Dataset items

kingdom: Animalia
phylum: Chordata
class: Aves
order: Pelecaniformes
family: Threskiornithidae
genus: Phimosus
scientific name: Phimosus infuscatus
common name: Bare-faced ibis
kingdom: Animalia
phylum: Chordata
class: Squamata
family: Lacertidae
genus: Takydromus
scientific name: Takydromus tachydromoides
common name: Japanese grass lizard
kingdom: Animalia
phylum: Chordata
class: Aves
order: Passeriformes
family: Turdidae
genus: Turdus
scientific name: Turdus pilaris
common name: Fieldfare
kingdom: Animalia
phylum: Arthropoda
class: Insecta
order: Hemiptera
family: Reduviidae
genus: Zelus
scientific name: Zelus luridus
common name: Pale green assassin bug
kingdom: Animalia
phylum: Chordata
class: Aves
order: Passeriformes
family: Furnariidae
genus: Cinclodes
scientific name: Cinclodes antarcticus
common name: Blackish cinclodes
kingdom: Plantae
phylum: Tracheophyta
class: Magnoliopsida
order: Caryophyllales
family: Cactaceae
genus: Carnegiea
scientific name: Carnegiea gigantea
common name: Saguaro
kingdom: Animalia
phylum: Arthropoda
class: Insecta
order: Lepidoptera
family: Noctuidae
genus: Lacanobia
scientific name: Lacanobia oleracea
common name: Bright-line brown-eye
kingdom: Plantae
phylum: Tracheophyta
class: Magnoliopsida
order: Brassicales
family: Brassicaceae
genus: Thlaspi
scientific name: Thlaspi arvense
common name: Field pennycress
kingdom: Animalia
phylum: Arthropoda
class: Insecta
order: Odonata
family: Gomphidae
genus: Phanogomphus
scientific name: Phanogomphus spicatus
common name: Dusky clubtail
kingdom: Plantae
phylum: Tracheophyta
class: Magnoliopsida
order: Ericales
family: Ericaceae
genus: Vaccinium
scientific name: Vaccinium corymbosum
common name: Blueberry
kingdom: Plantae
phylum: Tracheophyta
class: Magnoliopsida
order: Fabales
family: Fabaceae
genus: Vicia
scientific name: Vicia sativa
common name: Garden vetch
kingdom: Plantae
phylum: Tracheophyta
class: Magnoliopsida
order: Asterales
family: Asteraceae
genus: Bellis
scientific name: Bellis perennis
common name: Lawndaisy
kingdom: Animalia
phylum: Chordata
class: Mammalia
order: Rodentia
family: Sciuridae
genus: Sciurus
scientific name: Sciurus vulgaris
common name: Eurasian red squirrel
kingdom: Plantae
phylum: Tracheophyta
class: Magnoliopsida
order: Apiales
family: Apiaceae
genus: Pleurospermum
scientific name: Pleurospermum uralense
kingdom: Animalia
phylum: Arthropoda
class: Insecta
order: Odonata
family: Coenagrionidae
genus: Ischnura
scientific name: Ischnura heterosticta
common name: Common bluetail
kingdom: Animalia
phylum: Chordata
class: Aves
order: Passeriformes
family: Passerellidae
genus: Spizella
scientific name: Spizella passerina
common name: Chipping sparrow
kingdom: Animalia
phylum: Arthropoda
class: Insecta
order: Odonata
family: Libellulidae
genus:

Your goal. Can you recast every line of the material above as a JSON list of strings, one string per line, with any blank lines left out?

Task answer.
[
  "kingdom: Animalia",
  "phylum: Chordata",
  "class: Aves",
  "order: Pelecaniformes",
  "family: Threskiornithidae",
  "genus: Phimosus",
  "scientific name: Phimosus infuscatus",
  "common name: Bare-faced ibis",
  "kingdom: Animalia",
  "phylum: Chordata",
  "class: Squamata",
  "family: Lacertidae",
  "genus: Takydromus",
  "scientific name: Takydromus tachydromoides",
  "common name: Japanese grass lizard",
  "kingdom: Animalia",
  "phylum: Chordata",
  "class: Aves",
  "order: Passeriformes",
  "family: Turdidae",
  "genus: Turdus",
  "scientific name: Turdus pilaris",
  "common name: Fieldfare",
  "kingdom: Animalia",
  "phylum: Arthropoda",
  "class: Insecta",
  "order: Hemiptera",
  "family: Reduviidae",
  "genus: Zelus",
  "scientific name: Zelus luridus",
  "common name: Pale green assassin bug",
  "kingdom: Animalia",
  "phylum: Chordata",
  "class: Aves",
  "order: Passeriformes",
  "family: Furnariidae",
  "genus: Cinclodes",
  "scientific name: Cinclodes antarcticus",
  "common name: Blackish cinclodes",
  "kingdom: Plantae",
  "phylum: Tracheophyta",
  "class: Magnoliopsida",
  "order: Caryophyllales",
  "family: Cactaceae",
  "genus: Carnegiea",
  "scientific name: Carnegiea gigantea",
  "common name: Saguaro",
  "kingdom: Animalia",
  "phylum: Arthropoda",
  "class: Insecta",
  "order: Lepidoptera",
  "family: Noctuidae",
  "genus: Lacanobia",
  "scientific name: Lacanobia oleracea",
  "common name: Bright-line brown-eye",
  "kingdom: Plantae",
  "phylum: Tracheophyta",
  "class: Magnoliopsida",
  "order: Brassicales",
  "family: Brassicaceae",
  "genus: Thlaspi",
  "scientific name: Thlaspi arvense",
  "common name: Field pennycress",
  "kingdom: Animalia",
  "phylum: Arthropoda",
  "class: Insecta",
  "order: Odonata",
  "family: Gomphidae",
  "genus: Phanogomphus",
  "scientific name: Phanogomphus spicatus",
  "common name: Dusky clubtail",
  "kingdom: Plantae",
  "phylum: Tracheophyta",
  "class: Magnoliopsida",
  "order: Ericales",
  "family: Ericaceae",
  "genus: Vaccinium",
  "scientific name: Vaccinium corymbosum",
  "common name: Blueberry",
  "kingdom: Plantae",
  "phylum: Tracheophyta",
  "class: Magnoliopsida",
  "order: Fabales",
  "family: Fabaceae",
  "genus: Vicia",
  "scientific name: Vicia sativa",
  "common name: Garden vetch",
  "kingdom: Plantae",
  "phylum: Tracheophyta",
  "class: Magnoliopsida",
  "order: Asterales",
  "family: Asteraceae",
  "genus: Bellis",
  "scientific name: Bellis perennis",
  "common name: Lawndaisy",
  "kingdom: Animalia",
  "phylum: Chordata",
  "class: Mammalia",
  "order: Rodentia",
  "family: Sciuridae",
  "genus: Sciurus",
  "scientific name: Sciurus vulgaris",
  "common name: Eurasian red squirrel",
  "kingdom: Plantae",
  "phylum: Tracheophyta",
  "class: Magnoliopsida",
  "order: Apiales",
  "family: Apiaceae",
  "genus: Pleurospermum",
  "scientific name: Pleurospermum uralense",
  "kingdom: Animalia",
  "phylum: Arthropoda",
  "class: Insecta",
  "order: Odonata",
  "family: Coenagrionidae",
  "genus: Ischnura",
  "scientific name: Ischnura heterosticta",
  "common name: Common bluetail",
  "kingdom: Animalia",
  "phylum: Chordata",
  "class: Aves",
  "order: Passeriformes",
  "family: Passerellidae",
  "genus: Spizella",
  "scientific name: Spizella passerina",
  "common name: Chipping sparrow",
  "kingdom: Animalia",
  "phylum: Arthropoda",
  "class: Insecta",
  "order: Odonata",
  "family: Libellulidae",
  "genus:"
]